TASK ITEM:
Each line below from the one containing "wyrazac poglady chyba" through the one containing "بیش از ۱۲۰۰" should be output exactly as it stands, and no other line should appear.

EXCERPTED DATA:

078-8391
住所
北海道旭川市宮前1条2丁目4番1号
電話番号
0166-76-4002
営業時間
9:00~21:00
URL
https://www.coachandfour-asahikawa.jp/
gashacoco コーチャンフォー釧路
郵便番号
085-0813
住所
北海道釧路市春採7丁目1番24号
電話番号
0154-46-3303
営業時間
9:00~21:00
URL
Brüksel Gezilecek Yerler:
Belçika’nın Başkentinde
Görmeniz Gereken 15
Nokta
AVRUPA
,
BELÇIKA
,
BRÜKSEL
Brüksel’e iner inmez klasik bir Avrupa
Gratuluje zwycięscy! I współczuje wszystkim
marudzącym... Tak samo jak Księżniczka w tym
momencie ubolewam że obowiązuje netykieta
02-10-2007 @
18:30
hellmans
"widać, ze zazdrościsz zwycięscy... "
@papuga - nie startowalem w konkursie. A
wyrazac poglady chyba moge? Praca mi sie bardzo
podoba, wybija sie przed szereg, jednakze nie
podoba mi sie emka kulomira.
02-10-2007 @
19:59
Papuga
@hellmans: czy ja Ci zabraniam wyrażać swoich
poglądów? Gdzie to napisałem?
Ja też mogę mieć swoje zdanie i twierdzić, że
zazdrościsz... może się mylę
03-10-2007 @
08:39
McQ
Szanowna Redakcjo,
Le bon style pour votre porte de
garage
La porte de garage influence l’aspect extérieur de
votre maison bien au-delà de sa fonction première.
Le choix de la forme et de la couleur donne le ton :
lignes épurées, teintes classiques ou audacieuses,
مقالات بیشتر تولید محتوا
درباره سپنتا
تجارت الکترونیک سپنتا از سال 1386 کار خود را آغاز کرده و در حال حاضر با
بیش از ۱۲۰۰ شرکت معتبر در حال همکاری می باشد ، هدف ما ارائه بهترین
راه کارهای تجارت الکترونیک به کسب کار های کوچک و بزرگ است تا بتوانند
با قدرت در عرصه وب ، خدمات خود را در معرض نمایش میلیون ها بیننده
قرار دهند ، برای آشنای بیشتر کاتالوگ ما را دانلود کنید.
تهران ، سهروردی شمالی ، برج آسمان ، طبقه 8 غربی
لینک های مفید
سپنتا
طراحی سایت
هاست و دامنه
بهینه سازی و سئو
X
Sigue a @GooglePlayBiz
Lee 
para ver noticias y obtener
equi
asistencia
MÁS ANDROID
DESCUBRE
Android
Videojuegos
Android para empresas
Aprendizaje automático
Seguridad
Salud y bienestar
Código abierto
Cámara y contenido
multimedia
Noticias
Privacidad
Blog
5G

YOUR SOLUTION:
wyrazac poglady chyba moge? Praca mi sie bardzo
podoba, wybija sie przed szereg, jednakze nie
podoba mi sie emka kulomira.
02-10-2007 @
19:59
Papuga
@hellmans: czy ja Ci zabraniam wyrażać swoich
poglądów? Gdzie to napisałem?
Ja też mogę mieć swoje zdanie i twierdzić, że
zazdrościsz... może się mylę
03-10-2007 @
08:39
McQ
Szanowna Redakcjo,
Le bon style pour votre porte de
garage
La porte de garage influence l’aspect extérieur de
votre maison bien au-delà de sa fonction première.
Le choix de la forme et de la couleur donne le ton :
lignes épurées, teintes classiques ou audacieuses,
مقالات بیشتر تولید محتوا
درباره سپنتا
تجارت الکترونیک سپنتا از سال 1386 کار خود را آغاز کرده و در حال حاضر با
بیش از ۱۲۰۰ شرکت معتبر در حال همکاری می باشد ، هدف ما ارائه بهترین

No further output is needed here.